[Data items]
▼▼▼

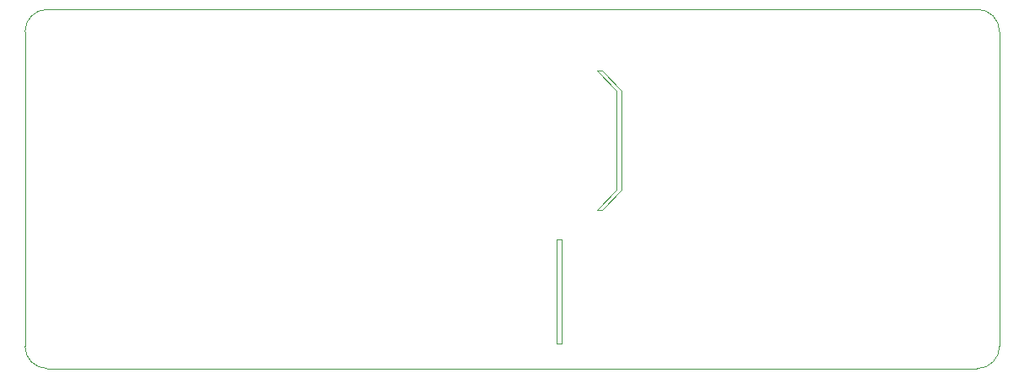
<source format=gbr>
%TF.GenerationSoftware,KiCad,Pcbnew,7.0.7-7.0.7~ubuntu22.04.1*%
%TF.CreationDate,2024-01-12T18:41:48+05:30*%
%TF.ProjectId,electronic-limit-sw,656c6563-7472-46f6-9e69-632d6c696d69,1.0.0*%
%TF.SameCoordinates,Original*%
%TF.FileFunction,Profile,NP*%
%FSLAX46Y46*%
G04 Gerber Fmt 4.6, Leading zero omitted, Abs format (unit mm)*
G04 Created by KiCad (PCBNEW 7.0.7-7.0.7~ubuntu22.04.1) date 2024-01-12 18:41:48*
%MOMM*%
%LPD*%
G01*
G04 APERTURE LIST*
%TA.AperFunction,Profile*%
%ADD10C,0.100000*%
%TD*%
G04 APERTURE END LIST*
D10*
X147000000Y-97500000D02*
X146500000Y-97500000D01*
X149000000Y-95500000D02*
X149000000Y-85500000D01*
X147000000Y-83500000D02*
X146500000Y-83500000D01*
X147000000Y-83500000D02*
X149000000Y-85500000D01*
X91250000Y-77300000D02*
X184750000Y-77300000D01*
X143000000Y-100500000D02*
X142500000Y-100500000D01*
X142500000Y-111000000D02*
X143000000Y-111000000D01*
X149000000Y-95500000D02*
X147000000Y-97500000D01*
X143000000Y-111000000D02*
X143000000Y-100500000D01*
X184750000Y-113500000D02*
X91250000Y-113500000D01*
X142500000Y-100500000D02*
X142500000Y-111000000D01*
X89000000Y-111250000D02*
X89000000Y-79550000D01*
X146500000Y-83500000D02*
X148500000Y-85500000D01*
X148500000Y-85500000D02*
X148500000Y-95500000D01*
X187000000Y-79550000D02*
G75*
G03*
X184750000Y-77300000I-2250000J0D01*
G01*
X187000000Y-79550000D02*
X187000000Y-111250000D01*
X148500000Y-95500000D02*
X146500000Y-97500000D01*
X89000000Y-111250000D02*
G75*
G03*
X91250000Y-113500000I2250000J0D01*
G01*
X91250000Y-77300000D02*
G75*
G03*
X89000000Y-79550000I0J-2250000D01*
G01*
X184750000Y-113500000D02*
G75*
G03*
X187000000Y-111250000I0J2250000D01*
G01*
M02*

</source>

▲▲▲

# INSTRUCTIONS TO FOLLOW
For the records above, give the number of lines containing the string "Profile" and no other words.

# SOLUTION
2